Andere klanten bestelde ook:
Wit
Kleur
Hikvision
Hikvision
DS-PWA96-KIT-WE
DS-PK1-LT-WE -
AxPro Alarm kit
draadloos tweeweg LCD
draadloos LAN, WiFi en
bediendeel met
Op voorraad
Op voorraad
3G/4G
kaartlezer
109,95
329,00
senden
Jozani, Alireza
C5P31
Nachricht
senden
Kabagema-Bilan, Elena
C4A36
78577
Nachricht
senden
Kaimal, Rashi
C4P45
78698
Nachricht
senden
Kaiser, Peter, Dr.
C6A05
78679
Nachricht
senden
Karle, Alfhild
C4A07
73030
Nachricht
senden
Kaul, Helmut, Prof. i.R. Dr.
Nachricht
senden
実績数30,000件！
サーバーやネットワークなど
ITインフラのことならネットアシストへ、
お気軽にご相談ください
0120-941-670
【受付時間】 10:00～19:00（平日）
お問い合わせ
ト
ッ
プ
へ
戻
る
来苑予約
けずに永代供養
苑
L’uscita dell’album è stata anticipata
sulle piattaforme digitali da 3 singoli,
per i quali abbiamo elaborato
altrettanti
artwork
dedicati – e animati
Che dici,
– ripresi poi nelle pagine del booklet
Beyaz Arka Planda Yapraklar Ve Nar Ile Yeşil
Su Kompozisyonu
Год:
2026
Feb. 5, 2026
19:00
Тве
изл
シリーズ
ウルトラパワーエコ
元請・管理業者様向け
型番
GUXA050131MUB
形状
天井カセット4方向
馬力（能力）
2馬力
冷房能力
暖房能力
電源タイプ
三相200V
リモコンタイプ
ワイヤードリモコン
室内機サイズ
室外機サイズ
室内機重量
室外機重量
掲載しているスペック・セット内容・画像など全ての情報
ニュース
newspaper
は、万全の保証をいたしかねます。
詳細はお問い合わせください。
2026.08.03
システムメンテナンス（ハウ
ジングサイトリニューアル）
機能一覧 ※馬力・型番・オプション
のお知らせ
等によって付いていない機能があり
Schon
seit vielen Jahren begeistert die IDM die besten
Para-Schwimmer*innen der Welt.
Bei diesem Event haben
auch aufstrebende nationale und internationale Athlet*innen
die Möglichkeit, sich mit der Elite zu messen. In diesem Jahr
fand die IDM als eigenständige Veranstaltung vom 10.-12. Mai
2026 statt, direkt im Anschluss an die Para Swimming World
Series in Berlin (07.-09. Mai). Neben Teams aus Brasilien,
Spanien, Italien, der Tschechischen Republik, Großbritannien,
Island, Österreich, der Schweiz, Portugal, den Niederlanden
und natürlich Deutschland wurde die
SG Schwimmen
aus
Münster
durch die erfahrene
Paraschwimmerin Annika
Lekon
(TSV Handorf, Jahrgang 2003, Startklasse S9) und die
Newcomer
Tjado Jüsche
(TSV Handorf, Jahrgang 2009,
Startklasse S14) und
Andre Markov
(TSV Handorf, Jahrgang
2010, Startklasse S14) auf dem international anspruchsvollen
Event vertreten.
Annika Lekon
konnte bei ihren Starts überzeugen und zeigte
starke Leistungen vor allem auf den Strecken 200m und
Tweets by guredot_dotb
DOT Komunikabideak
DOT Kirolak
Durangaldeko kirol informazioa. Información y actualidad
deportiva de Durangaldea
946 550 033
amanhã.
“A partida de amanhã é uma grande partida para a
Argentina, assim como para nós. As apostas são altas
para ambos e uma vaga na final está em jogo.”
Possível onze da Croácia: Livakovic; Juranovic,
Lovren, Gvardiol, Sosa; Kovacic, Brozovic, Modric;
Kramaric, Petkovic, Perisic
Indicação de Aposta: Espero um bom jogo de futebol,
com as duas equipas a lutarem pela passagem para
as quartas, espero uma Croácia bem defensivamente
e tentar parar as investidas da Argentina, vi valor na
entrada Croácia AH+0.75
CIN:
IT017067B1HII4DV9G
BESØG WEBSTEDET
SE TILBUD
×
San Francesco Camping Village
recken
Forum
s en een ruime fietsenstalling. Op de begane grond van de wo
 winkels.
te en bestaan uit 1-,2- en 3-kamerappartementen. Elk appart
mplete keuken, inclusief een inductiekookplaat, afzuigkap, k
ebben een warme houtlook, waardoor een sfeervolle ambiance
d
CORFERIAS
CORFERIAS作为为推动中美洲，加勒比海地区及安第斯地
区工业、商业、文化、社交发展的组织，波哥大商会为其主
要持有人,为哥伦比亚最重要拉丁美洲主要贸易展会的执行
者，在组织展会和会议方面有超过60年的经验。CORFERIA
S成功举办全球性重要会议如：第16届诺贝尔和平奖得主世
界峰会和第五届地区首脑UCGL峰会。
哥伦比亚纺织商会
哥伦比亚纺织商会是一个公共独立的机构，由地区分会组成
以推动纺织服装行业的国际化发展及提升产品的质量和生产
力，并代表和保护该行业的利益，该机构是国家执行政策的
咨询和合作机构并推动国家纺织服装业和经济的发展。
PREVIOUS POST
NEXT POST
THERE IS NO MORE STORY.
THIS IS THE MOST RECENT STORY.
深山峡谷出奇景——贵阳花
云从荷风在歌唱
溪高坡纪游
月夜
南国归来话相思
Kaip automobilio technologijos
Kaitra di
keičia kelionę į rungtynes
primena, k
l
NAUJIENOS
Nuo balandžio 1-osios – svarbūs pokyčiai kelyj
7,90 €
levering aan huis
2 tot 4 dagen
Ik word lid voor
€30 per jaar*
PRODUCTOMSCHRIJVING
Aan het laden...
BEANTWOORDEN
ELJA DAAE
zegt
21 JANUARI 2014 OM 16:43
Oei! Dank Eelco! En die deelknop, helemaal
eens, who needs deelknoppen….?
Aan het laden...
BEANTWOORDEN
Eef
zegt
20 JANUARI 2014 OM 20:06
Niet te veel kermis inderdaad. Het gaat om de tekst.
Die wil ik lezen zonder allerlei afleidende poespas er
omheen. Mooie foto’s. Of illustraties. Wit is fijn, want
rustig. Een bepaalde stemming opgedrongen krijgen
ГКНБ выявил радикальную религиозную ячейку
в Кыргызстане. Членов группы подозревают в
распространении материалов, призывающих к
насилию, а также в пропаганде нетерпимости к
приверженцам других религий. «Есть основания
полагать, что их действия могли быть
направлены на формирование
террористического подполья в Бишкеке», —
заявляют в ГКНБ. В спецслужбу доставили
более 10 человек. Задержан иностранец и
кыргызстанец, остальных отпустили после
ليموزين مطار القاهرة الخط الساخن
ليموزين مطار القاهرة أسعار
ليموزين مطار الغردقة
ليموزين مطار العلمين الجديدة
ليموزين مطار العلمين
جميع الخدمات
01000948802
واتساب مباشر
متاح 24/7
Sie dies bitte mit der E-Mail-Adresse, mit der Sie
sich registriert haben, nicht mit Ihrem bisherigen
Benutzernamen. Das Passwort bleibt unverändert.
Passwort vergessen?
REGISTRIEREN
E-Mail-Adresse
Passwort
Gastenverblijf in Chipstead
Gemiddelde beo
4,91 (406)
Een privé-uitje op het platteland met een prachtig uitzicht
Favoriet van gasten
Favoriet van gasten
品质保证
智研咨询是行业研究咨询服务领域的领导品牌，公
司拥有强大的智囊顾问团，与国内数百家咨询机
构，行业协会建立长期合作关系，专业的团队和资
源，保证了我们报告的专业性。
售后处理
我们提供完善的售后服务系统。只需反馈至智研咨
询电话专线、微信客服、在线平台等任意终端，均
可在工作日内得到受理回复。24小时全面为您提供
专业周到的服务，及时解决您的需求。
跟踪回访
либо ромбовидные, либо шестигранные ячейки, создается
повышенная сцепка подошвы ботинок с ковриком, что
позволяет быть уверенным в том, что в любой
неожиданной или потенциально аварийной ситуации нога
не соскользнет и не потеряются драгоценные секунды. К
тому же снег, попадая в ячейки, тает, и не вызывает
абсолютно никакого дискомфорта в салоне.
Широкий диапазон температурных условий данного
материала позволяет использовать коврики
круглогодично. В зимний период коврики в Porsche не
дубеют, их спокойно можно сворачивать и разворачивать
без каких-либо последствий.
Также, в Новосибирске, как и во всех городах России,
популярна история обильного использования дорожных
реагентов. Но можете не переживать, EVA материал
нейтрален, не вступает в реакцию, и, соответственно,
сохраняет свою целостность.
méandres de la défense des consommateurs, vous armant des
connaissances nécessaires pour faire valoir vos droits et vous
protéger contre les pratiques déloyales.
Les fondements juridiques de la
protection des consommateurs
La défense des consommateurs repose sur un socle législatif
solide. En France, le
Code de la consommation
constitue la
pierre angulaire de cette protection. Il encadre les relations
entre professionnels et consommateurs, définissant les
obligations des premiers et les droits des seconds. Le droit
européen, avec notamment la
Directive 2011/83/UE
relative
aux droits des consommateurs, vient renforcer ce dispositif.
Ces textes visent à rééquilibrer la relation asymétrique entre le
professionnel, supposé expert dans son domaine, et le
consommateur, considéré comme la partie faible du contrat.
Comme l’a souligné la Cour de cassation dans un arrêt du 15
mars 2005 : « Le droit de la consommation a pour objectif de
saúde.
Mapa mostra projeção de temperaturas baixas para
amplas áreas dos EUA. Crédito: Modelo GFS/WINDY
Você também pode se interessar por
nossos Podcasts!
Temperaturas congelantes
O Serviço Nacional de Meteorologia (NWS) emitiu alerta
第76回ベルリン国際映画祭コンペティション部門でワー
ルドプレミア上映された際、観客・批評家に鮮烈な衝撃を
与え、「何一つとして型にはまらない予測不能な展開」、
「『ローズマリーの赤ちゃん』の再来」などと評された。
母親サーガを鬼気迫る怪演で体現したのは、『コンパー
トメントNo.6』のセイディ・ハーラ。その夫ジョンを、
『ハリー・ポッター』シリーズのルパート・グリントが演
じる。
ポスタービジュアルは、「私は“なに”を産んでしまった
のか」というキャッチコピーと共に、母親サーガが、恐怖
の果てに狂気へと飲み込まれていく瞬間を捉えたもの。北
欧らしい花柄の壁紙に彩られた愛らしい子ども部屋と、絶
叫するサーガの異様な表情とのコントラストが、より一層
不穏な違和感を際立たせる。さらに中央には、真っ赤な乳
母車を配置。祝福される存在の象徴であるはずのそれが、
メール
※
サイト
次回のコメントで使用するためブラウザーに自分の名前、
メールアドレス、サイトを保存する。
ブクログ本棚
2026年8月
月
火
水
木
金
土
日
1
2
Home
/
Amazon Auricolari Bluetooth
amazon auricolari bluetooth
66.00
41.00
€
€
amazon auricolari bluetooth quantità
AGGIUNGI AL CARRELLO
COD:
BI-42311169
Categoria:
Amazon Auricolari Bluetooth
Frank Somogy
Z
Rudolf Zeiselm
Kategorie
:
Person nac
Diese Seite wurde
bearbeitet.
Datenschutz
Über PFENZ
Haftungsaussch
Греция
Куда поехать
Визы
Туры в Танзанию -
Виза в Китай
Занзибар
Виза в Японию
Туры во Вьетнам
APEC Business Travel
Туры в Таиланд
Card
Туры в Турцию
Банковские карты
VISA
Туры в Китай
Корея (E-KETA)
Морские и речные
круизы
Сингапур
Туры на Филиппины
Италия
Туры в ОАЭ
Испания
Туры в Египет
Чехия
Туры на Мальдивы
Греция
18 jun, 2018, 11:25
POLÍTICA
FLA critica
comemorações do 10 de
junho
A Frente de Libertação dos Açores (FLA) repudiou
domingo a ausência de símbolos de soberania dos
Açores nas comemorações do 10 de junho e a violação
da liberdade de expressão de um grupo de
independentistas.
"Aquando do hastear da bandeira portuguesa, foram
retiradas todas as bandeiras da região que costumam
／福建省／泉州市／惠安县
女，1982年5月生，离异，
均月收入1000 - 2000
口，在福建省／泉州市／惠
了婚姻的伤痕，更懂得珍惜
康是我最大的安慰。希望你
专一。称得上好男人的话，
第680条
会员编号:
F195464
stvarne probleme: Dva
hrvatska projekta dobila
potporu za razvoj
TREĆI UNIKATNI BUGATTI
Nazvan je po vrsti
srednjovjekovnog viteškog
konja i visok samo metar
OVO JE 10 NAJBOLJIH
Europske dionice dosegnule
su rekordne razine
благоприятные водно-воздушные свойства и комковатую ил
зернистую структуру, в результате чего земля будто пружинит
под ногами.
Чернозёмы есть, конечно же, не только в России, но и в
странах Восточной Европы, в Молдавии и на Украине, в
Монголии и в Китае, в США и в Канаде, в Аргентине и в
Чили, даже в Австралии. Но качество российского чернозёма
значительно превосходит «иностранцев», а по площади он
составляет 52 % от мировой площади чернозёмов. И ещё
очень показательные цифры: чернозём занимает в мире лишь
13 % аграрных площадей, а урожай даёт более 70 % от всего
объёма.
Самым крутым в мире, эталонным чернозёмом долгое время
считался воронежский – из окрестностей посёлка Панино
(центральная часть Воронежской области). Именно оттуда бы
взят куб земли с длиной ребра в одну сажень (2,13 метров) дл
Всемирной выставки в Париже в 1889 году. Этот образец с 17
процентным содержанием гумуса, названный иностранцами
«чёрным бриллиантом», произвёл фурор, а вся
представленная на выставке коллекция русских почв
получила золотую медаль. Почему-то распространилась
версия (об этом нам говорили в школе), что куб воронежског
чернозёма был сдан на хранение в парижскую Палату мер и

##############################

__Task to carry out__: Reproduce exactly the lines that run from the start of the records to the line with "サーバーやネットワークなど", both included.

__Response area__:
Andere klanten bestelde ook:
Wit
Kleur
Hikvision
Hikvision
DS-PWA96-KIT-WE
DS-PK1-LT-WE -
AxPro Alarm kit
draadloos tweeweg LCD
draadloos LAN, WiFi en
bediendeel met
Op voorraad
Op voorraad
3G/4G
kaartlezer
109,95
329,00
senden
Jozani, Alireza
C5P31
Nachricht
senden
Kabagema-Bilan, Elena
C4A36
78577
Nachricht
senden
Kaimal, Rashi
C4P45
78698
Nachricht
senden
Kaiser, Peter, Dr.
C6A05
78679
Nachricht
senden
Karle, Alfhild
C4A07
73030
Nachricht
senden
Kaul, Helmut, Prof. i.R. Dr.
Nachricht
senden
実績数30,000件！
サーバーやネットワークなど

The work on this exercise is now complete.